Jakarta, Prohealth.id – Buzzer yang bermunculan di berbagai media sosial ada yang buzzer organik dan buzzer anorganik.
Buzzer organik adalah buzzer yang berasal dari partai politik itu sendiri, bukan bayaran. Buzzer organik adalah buzzer yang pengikut akun media sosialnya merupakan pengikut asli dan bukan bot. Sedangkan, buzzer anorganik ialah buzzer yang pengikut akun media sosialnya merupakan pengikut tidak asli. Pengikut buzzer anorganik biasanya merupakan bot.
Pencerdasan Pemilih
Ali Sahab SIP MSi, pengamat politik Universitas Airlangga (UNAIR), melalui wawancara dengan UNAIR NEWS pada Selasa (13/2/2024) mengatakan fenomena buzzer memang tidak dapat dihindari di Indonesia, terutama menjelang Pemilihan Umum. Akan tetapi, fenomena ini dapat disiasati dengan pencerdasan pemilih.
“Saya kira kita tidak bisa melarang para kandidat untuk membuat pasukan buzzer, melainkan yang harus kita fokuskan pada pencerdasan pemilih. Jika pemilih di Indonesia sudah cerdas, kekuatan buzzer sebesar apa pun tidak akan berpengaruh,” ujar dosen Ilmu Politik UNAIR itu.
Ali menuturkan buzzer biasanya menyasar pemilih yang menggunakan internet atau media sosial. Sedangkan, mayoritas pemilih di Indonesia masih merupakan pemilih yang tidak menggunakan internet atau media sosial.
“Agak beda realitas di dunia maya dengan realitas di dunia nyata,” ucap Ali.
Pengaruhi Opini Publik
Esensi dari hadirnya buzzer itu sendiri, menurut Ali, baik buzzer organik maupun buzzer anorganik pasti ingin mempengaruhi opini publik. Tujuan dari adanya buzzer yaitu menyasar pemilih yang belum mempunyai pilihan pasti.
Ali mengingatkan, para pemilih yang belum tahu mau memilih siapa saat Pemilihan Umum nanti akan mudah terpengaruh oleh akun-akun buzzer yang tersebar di media sosial.
“Sehingga perlu pencerdasan pemilih agar pemilih tidak tertipu akun buzzer yang kerap menyebarkan hoax,” tutur Ali.
Ali menekankan sebagai seorang akademisi seharusnya ikut mendorong kegiatan yang mencerdaskan pemilih, sehingga pemilih dapat membedakan calon mana yang pantas serta layak untuk dipilih dan mana yang tidak.

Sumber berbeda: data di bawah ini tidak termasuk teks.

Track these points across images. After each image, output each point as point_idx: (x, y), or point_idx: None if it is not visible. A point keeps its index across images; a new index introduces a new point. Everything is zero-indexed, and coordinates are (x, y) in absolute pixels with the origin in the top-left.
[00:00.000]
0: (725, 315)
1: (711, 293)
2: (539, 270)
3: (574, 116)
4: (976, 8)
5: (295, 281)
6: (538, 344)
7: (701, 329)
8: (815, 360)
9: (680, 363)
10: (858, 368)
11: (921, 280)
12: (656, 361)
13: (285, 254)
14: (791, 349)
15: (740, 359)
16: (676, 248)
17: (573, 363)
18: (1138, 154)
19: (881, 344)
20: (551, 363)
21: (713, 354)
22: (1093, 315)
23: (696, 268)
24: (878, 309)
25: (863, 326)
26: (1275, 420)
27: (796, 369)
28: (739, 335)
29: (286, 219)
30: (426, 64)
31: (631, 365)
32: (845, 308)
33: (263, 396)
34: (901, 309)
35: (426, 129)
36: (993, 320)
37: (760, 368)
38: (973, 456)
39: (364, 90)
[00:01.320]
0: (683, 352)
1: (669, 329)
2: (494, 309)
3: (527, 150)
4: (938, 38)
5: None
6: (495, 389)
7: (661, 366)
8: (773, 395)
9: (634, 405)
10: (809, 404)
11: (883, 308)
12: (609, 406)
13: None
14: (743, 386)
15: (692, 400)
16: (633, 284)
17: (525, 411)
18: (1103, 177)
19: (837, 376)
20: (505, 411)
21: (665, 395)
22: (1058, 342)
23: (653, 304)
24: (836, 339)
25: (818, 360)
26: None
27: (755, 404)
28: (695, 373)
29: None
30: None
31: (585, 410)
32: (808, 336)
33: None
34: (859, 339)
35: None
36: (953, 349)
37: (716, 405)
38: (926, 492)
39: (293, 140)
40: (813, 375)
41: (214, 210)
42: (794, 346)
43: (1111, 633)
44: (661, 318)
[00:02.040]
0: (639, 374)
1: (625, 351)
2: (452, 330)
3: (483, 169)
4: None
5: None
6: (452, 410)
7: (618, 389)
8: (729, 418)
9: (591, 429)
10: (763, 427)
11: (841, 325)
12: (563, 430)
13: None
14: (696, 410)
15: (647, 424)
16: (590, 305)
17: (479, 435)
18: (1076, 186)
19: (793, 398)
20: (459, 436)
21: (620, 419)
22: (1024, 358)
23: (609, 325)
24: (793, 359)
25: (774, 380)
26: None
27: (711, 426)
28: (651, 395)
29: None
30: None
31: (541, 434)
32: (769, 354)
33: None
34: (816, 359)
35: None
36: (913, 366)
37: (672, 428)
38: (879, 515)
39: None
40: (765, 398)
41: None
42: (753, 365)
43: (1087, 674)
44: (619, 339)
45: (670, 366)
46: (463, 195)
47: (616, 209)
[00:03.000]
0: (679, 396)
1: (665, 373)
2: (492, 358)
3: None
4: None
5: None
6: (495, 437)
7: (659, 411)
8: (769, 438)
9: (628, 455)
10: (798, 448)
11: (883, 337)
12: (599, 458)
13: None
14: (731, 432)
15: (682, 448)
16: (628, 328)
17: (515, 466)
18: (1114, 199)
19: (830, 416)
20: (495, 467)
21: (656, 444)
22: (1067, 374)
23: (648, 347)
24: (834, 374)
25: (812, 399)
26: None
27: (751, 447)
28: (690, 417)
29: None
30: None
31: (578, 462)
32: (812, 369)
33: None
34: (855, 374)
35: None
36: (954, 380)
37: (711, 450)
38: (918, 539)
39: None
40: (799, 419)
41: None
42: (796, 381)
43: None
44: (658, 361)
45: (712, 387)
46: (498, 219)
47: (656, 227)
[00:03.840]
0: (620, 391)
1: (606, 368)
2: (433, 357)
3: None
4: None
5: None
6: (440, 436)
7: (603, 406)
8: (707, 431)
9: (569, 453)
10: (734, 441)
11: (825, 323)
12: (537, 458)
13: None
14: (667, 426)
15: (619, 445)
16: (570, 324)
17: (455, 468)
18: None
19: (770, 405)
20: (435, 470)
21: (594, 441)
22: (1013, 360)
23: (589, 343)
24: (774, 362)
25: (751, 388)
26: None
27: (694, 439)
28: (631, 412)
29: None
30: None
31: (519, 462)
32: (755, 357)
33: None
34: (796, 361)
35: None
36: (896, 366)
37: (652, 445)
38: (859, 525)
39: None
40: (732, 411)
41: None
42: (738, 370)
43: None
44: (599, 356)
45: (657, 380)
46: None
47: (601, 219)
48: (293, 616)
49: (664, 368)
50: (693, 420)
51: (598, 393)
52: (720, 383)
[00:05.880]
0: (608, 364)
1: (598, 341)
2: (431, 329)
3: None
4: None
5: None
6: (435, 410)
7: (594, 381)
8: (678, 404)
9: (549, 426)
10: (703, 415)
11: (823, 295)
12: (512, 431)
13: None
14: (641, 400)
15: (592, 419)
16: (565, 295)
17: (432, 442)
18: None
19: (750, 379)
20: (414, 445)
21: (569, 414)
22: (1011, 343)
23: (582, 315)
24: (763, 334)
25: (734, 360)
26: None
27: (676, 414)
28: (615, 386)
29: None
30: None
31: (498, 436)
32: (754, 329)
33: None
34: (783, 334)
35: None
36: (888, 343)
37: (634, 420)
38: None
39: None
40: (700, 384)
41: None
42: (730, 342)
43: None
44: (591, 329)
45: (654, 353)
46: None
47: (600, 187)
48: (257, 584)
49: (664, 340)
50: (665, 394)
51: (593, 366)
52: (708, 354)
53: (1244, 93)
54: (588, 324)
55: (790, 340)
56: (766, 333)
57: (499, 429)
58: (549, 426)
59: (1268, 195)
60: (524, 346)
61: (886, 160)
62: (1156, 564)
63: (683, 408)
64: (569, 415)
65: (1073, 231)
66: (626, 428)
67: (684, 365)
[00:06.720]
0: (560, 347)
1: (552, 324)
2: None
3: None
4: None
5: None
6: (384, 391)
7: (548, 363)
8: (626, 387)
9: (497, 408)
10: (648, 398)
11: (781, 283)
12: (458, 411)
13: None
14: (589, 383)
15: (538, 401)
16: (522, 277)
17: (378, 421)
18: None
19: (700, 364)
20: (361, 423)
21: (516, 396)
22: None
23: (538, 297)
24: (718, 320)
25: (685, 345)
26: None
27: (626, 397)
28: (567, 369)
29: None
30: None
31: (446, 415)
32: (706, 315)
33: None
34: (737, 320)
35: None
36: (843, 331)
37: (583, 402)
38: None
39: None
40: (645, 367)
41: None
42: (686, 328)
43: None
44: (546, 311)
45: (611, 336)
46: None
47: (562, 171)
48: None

“Memang secara aturan belum ada yang mengatur mengenai buzzer, tetapi kita tidak usah pusing soal itu. Yang perlu didorong sekali lagi adalah mencerdaskan pemilih,” tegas Ali.
Sortir Informasi
Ali turut menjelaskan akun buzzer kerap membawa isu-isu emosional. Oleh karena itu, para pemilih harus sering-sering mengecek akun buzzer tersebut agar tahu apakah isu itu benar atau tidak.
Hal ini utamanya karena akun buzzer juga kebanyakan anorganik dan anonim. Ia pun berpesan, pemilih bisa menjadi pemilih cerdas. Caranya termasuk dengan menyortir berita dari media mainstream.
“Karena setiap media pasti punya agenda setting masing-masing,” pungkas Ali.